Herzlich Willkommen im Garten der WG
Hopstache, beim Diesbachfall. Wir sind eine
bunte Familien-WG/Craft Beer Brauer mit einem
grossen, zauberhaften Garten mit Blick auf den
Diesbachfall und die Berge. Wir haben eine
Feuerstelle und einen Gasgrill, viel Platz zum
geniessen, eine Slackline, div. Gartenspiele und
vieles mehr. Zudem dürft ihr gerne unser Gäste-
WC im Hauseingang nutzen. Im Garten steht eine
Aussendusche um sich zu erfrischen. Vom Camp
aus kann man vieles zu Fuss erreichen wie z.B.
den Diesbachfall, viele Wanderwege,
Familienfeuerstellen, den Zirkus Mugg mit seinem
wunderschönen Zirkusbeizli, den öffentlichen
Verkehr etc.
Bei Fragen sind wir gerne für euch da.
_ _ _ _
▶ _Task item_: After locating the line containing "WC im Hauseingang", give that line and every later line of the listing again exactly, up to and including the last.

▶ _Solution to the problem_:
WC im Hauseingang nutzen. Im Garten steht eine
Aussendusche um sich zu erfrischen. Vom Camp
aus kann man vieles zu Fuss erreichen wie z.B.
den Diesbachfall, viele Wanderwege,
Familienfeuerstellen, den Zirkus Mugg mit seinem
wunderschönen Zirkusbeizli, den öffentlichen
Verkehr etc.
Bei Fragen sind wir gerne für euch da.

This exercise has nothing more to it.